Pursuant to state and county code, residents are required to vaccinate and then license their dogs and cats. To purchase a dog or cat license/tag from Roanoke County, owners need to bring the animal’s current rabies vaccination record from their veterinarian to the Roanoke County Treasurer’s office located at 5204 Bernard Drive, Roanoke, behind 419 West Restaurant. A one-year animal tag for a dog or cat costs $5.00 for neutered or spayed pets, or $10.00 per-year for unneutered pets. Three-year tags are $13.50 for neutered or spayed pets, or $27.00 for unneutered pets. For more information about purchasing a Roanoke County issued animal tag by mail, contact the Treasurer’s office at (540) 772-2056.
Animal control calls in Roanoke County are handled by specially trained Police Officers known as Community Service Officers (CSOs). When a CSO picks up an animal wearing an animal tag issued by Roanoke County, the officer is immediately able to access the owner’s name and contact information, regardless of the time of day, through a database administered by the Treasurer’s Office. Officers attempt to notify the owner, and if convenient to both the officer and owner, the pet is soon returned. Otherwise, the pet is taken to the Regional Center for Animal Control and Protection to await pickup.

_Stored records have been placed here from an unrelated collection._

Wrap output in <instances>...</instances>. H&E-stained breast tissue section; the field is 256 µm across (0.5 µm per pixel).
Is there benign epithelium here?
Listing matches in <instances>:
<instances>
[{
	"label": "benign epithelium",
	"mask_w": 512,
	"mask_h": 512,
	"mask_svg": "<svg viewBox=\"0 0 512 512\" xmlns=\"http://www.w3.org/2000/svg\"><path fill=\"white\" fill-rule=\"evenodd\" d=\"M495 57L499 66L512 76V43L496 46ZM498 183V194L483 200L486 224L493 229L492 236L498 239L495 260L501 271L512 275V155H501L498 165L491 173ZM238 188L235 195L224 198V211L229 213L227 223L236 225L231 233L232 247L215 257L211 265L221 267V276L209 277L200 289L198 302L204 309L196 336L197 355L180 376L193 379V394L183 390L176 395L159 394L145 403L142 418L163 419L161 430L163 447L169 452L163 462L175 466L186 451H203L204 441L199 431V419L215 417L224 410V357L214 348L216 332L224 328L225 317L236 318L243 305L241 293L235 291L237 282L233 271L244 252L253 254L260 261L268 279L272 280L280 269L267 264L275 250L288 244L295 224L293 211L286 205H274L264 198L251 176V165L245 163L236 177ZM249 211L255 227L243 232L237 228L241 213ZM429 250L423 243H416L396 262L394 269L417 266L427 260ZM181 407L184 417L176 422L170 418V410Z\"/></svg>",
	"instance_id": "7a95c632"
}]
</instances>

The Regional Center for Animal Control and Protection, which serves as the central “dog pound” for Roanoke County, Roanoke City and Botetourt County, receives more than 7,000 animals a year. Many of these strays are pets that have wandered away from their homes and families. Since 2004, the center has reunited more than 7,100 pets with their families and, many times, the pet’s license or Roanoke County issued animal tag has played a role in the animals’ quick and safe return home.
Besides ownership, a Roanoke County issued animal tag shows the CSO that the animal belongs to a family concerned enough about rabies to have their pet vaccinated against this deadly disease. In 2011, the Virginia Health Department reported 620 cases of confirmed rabies in the region. Although the majority of cases involved foxes, raccoons and skunks, 30 cats and three dogs were reported as having contracted the disease. Untreated rabies is fatal to animals and humans. The best way to protect your family from rabies is to have your pet vaccinated.